* _Source text_
Air Mail postal mark stamp

100,000 AAdvantage miles for your thoughts.
We enjoy hearing what you think about the magazine — so much so that if your letter to the editor is published in a 2013 issue, you’ll be entered into a drawing to win 100,000 AAdvantage­ miles. Want a chance at the miles? Simply ­e-mail your thoughts to us at ­

I very much enjoyed the April 1 issue of American Way. I thought it made for the best airline magazine I’ve ever read. I’m a die-hard baseball fan, and when I was 10 years old, my dad gave me a copy of the April 1987 Braniff magazine that featured then-Texas Rangers manager Bobby Valentine on the cover. I still have that issue, and I had considered it the best airline baseball magazine I’d ever seen. Your issue surpassed that.

* _Instruction a_
Give the passage of the letters page between "Air Mail postal" and "issue surpassed that.", inclusive, replacing "magazine" with "publication" throughout.
The letters page and the records have nothing to do with each other.

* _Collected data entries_

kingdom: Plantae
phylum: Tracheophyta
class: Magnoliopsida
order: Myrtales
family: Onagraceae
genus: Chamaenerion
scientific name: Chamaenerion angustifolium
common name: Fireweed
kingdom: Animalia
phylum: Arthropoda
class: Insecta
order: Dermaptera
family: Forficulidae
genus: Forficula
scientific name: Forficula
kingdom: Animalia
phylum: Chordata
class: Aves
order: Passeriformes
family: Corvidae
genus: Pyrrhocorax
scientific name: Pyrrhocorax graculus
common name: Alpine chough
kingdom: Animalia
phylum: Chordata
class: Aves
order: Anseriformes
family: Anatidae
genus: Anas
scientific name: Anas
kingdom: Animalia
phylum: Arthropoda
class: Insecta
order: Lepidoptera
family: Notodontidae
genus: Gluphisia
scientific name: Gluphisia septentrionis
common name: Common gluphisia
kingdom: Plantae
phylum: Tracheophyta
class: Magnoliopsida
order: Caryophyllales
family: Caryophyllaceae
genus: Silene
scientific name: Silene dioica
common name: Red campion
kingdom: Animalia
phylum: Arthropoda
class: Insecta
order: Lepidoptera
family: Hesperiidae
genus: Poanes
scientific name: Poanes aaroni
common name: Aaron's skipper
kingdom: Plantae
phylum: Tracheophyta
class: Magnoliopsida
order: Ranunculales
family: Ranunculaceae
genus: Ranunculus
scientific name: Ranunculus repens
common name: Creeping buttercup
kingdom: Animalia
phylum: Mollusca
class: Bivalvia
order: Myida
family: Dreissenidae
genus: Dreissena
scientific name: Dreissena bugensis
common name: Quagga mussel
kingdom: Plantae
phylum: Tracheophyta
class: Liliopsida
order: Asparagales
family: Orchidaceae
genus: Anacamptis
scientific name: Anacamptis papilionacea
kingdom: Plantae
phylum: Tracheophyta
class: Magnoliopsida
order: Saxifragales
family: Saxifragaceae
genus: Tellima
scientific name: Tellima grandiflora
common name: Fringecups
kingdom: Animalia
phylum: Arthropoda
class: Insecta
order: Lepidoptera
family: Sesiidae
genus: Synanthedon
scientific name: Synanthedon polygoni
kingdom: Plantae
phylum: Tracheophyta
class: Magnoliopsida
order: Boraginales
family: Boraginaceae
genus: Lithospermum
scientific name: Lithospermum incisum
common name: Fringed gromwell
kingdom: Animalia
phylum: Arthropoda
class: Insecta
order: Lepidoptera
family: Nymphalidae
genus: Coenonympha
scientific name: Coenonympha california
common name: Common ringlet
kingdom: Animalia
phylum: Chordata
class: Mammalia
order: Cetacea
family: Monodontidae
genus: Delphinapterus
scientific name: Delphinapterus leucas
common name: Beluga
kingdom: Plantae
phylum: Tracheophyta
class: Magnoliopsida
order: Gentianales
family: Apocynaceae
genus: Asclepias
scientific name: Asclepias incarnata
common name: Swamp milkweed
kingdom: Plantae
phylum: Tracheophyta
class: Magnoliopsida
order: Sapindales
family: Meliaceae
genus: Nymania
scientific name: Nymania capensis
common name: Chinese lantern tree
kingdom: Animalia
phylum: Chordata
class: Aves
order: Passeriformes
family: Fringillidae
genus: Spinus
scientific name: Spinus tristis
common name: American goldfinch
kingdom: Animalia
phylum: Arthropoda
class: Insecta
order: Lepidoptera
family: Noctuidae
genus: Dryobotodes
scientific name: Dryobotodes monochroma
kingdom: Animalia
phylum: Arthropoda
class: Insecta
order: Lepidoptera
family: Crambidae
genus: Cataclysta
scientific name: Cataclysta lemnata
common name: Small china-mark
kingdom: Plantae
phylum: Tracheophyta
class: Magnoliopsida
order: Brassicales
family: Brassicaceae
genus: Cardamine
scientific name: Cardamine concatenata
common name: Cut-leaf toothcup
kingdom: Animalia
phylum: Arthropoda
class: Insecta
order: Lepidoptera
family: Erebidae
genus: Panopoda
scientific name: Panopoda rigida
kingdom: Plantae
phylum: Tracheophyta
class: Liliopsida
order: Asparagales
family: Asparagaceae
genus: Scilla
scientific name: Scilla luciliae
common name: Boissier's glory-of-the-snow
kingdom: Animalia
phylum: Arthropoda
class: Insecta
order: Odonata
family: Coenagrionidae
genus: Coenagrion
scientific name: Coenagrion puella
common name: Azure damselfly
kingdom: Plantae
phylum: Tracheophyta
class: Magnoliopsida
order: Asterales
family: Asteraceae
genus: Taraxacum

* _Instruction b_
Reproduce without change the lines of the records between the lines holding "family: Brassicaceae" and "common name: Azure damselfly", inclusive.

* _Written answer a_
Air Mail postal mark stamp

100,000 AAdvantage miles for your thoughts.
We enjoy hearing what you think about the publication — so much so that if your letter to the editor is published in a 2013 issue, you’ll be entered into a drawing to win 100,000 AAdvantage­ miles. Want a chance at the miles? Simply ­e-mail your thoughts to us at ­

I very much enjoyed the April 1 issue of American Way. I thought it made for the best airline publication I’ve ever read. I’m a die-hard baseball fan, and when I was 10 years old, my dad gave me a copy of the April 1987 Braniff publication that featured then-Texas Rangers manager Bobby Valentine on the cover. I still have that issue, and I had considered it the best airline baseball publication I’d ever seen. Your issue surpassed that.

* _Written answer b_
family: Brassicaceae
genus: Cardamine
scientific name: Cardamine concatenata
common name: Cut-leaf toothcup
kingdom: Animalia
phylum: Arthropoda
class: Insecta
order: Lepidoptera
family: Erebidae
genus: Panopoda
scientific name: Panopoda rigida
kingdom: Plantae
phylum: Tracheophyta
class: Liliopsida
order: Asparagales
family: Asparagaceae
genus: Scilla
scientific name: Scilla luciliae
common name: Boissier's glory-of-the-snow
kingdom: Animalia
phylum: Arthropoda
class: Insecta
order: Odonata
family: Coenagrionidae
genus: Coenagrion
scientific name: Coenagrion puella
common name: Azure damselfly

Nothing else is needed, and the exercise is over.